REVIEW: 'The Five-Year Engagement'
Friday, April 27, 2012
For all purposes, The Five-Year Engagement should be a very standard and very predictable romantic comedy. It relies on many of the standard romantic comedy plot points. In fact, there were even times I started having flashbacks to the fake romantic comedy that Jason Segel "starred" in Friends With Benefits. By any film standard, I should probably dismiss The Five-Year Engagement as just another romantic comedy.
But it isn't just another romantic comedy.
While the plot of The Five-Year Engagement isn't one that will win any awards for creativity, the film is carried to another level by its cast. Jason Segel (How I Met Your Mother, The Muppets, Forgetting Sarah Marshall), building upon his usual affable everyman character, shows a higher level of character development than we usually get from him. Segel's characters usually openly display their emotions (even if it means doing so when not wearing any clothes). Tom Solomon's internalized unhappiness grows as the film goes along, allowing Segel to create a character who is outwardly happy while pressure builds inside. And when I say that Segel creates this character, I have to point out that he actually did create this character. Like with The Muppets and Forgetting Sarah Marshall, the screenplay is his work. The guy's on quite the roll these past few years.
Many reviews of The Five-Year Engagement have referred to Emily Blunt (The Adjustment Bureau, The Devil Wears Prada) as the movie's secret weapon. I'm actually going to nominate another secret weapon in a second, but for this part, I'll agree with those reviews. Blunt was very strong in a supporting role in The Adjustment Bureau, and this film is her chance to go big. Playing Violet Barnes, she has excellent and believable chemistry with Segel (something you don't always get with your romantic comedy leads ... I'm looking at you, No Strings Attached). In fact, Blunt is the cog that the other pieces of The Five-Year Engagement revolve around, something that is apparent in the scenes she shares with Alison Brie (Community, Mad Men), who plays her sister Suzie.

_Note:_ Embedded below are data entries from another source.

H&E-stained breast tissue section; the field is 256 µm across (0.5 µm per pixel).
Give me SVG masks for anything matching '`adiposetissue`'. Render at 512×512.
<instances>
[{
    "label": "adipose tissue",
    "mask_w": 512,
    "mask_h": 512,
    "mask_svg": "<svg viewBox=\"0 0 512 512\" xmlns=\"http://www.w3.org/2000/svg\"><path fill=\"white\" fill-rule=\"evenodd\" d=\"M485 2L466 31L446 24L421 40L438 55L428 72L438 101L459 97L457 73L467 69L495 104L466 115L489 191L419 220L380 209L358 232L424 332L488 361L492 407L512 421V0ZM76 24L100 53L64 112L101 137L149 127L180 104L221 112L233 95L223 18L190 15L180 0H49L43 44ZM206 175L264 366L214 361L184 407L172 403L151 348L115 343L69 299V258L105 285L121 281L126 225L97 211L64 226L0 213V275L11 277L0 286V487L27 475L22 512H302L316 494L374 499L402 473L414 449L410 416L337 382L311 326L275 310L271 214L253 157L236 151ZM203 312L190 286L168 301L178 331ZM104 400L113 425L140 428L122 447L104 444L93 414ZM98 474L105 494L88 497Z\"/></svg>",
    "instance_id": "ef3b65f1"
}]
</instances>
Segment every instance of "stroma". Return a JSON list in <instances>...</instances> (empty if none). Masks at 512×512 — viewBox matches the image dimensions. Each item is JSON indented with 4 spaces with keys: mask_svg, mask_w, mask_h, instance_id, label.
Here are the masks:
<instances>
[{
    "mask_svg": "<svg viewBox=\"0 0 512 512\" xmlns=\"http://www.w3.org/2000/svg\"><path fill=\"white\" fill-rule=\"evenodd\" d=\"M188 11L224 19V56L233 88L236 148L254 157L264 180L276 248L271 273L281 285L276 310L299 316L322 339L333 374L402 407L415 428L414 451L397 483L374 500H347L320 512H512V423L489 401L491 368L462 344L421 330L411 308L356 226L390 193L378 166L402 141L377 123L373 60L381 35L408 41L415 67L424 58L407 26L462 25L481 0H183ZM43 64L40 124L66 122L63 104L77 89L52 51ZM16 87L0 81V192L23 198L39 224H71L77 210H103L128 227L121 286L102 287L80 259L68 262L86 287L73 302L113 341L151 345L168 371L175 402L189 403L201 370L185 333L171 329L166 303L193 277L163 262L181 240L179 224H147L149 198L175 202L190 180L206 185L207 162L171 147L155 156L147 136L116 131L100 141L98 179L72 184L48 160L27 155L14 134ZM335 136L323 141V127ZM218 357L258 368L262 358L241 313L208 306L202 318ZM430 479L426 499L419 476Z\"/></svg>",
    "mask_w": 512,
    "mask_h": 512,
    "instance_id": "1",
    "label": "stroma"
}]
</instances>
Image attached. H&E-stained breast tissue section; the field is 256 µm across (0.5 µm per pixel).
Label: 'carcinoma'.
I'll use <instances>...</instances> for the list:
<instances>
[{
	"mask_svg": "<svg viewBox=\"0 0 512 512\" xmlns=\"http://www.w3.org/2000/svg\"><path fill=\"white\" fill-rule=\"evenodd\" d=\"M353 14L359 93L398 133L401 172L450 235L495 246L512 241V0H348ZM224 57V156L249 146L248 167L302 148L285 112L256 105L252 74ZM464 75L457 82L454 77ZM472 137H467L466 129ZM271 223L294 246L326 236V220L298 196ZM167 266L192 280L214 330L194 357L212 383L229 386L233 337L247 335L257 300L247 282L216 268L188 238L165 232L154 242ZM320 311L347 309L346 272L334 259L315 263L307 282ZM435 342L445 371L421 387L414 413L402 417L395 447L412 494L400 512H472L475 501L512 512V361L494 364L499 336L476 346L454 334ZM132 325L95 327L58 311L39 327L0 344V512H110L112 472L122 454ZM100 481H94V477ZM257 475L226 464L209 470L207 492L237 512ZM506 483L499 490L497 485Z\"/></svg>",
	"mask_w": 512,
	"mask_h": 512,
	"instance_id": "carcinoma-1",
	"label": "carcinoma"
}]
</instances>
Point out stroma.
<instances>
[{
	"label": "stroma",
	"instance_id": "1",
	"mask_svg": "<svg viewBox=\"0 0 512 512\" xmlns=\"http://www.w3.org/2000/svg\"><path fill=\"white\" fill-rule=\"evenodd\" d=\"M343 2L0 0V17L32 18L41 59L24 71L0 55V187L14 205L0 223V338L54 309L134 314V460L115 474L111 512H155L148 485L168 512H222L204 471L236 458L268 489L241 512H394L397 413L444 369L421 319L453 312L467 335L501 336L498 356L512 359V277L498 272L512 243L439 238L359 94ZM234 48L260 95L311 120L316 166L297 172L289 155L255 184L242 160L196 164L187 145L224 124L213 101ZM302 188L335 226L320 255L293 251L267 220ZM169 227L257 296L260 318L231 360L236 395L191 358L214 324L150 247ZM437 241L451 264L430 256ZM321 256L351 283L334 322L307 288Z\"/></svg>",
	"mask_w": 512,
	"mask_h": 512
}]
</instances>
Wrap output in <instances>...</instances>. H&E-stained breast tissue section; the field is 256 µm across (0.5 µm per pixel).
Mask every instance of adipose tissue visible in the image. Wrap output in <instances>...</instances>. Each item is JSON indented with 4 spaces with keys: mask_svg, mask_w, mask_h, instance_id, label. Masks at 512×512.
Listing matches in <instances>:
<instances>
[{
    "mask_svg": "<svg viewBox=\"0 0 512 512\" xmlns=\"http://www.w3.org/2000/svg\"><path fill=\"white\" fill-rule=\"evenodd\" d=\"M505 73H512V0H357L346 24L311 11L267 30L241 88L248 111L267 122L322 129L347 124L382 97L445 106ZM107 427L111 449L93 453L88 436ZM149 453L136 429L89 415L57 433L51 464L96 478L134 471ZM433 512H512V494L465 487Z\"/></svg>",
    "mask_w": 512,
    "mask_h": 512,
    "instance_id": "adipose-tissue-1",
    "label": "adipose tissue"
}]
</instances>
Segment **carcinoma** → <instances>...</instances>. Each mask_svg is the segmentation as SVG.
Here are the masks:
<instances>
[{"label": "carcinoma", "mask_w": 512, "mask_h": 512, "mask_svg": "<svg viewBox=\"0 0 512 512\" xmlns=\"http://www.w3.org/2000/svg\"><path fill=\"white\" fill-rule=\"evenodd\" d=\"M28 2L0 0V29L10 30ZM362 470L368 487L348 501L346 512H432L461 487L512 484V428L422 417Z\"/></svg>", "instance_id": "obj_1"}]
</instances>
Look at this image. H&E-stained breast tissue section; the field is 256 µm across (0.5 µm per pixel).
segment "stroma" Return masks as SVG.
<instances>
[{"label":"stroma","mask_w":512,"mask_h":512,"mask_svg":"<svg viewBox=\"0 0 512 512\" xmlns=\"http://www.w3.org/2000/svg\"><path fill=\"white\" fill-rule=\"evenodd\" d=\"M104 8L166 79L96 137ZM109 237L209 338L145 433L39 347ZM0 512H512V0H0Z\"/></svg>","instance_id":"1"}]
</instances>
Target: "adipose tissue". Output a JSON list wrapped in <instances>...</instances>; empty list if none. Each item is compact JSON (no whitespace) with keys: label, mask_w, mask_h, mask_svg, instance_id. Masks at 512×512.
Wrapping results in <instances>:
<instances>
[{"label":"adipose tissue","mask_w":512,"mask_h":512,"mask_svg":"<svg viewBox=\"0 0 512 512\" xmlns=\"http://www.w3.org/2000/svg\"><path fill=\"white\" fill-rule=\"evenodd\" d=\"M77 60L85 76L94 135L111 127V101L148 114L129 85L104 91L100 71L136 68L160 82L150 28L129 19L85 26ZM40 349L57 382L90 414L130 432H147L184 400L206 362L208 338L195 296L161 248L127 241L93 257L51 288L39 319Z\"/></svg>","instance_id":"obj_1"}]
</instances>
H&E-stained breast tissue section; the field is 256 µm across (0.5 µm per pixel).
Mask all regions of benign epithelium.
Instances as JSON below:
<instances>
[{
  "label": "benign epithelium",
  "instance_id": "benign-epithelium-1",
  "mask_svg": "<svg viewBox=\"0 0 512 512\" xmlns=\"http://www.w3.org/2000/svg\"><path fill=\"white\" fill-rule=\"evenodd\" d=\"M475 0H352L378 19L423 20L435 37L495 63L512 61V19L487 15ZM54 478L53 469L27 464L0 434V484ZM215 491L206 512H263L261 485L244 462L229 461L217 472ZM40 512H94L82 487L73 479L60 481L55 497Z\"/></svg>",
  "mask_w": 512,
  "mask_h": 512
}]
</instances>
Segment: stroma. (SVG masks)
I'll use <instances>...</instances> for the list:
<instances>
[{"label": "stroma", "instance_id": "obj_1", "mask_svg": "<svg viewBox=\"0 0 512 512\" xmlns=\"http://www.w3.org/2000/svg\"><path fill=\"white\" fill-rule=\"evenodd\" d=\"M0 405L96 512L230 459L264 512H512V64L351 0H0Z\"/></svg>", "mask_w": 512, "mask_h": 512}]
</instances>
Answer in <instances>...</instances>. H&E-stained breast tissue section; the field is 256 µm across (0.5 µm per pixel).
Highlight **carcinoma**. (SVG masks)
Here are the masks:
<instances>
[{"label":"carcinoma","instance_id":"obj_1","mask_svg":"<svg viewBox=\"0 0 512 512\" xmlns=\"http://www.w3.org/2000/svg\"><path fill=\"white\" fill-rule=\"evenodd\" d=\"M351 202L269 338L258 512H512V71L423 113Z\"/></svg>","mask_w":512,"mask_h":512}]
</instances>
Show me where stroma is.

Which leads us to my nominations for the other secret weapon of The Five-Year Engagement — Brie and Chris Pratt (Parks and Recreation, Moneyball). Playing the couple of Suzie (the sister of the bride) and Alex (the best friend of the groom), these two are hilarious together. For those who don't already know her as Community's Annie Edison, The Five-Year Engagement is going to be Brie's breakout role. Two of the film's funniest scenes — an engagement party toast and an argument conducted with an Elmo impression — belong to her (all while donning a British accent). It won't be long before a director casts Brie in a lead role. Pratt continues to show versatility in the roles he chooses, whether its Parks and Rec's Andy (if you haven't seen his Rambo impression yet, catch last night's episode) or the baseball player looking for a second chance in Moneyball.
Director Nicholas Stoller (The Muppets, Forgetting Sarah Marshall), who also wrote the screenplay with Segel, keeps the two-hour movie moving along at a brisk pace, avoiding the traps of the standard romantic comedy. At this point, I'm probably going to watch anything Stoller and Segel put together.
It's not hard to throw together a random cast and create a romantic comedy. I'm sure Patrick Dempsey will agree to be in any romantic comedy you offer him. When you get a cast like the one Segel and Stoller brought together for The Five-Year Engagement, you can create a film that transcends the cookie-cutter romantic comedy.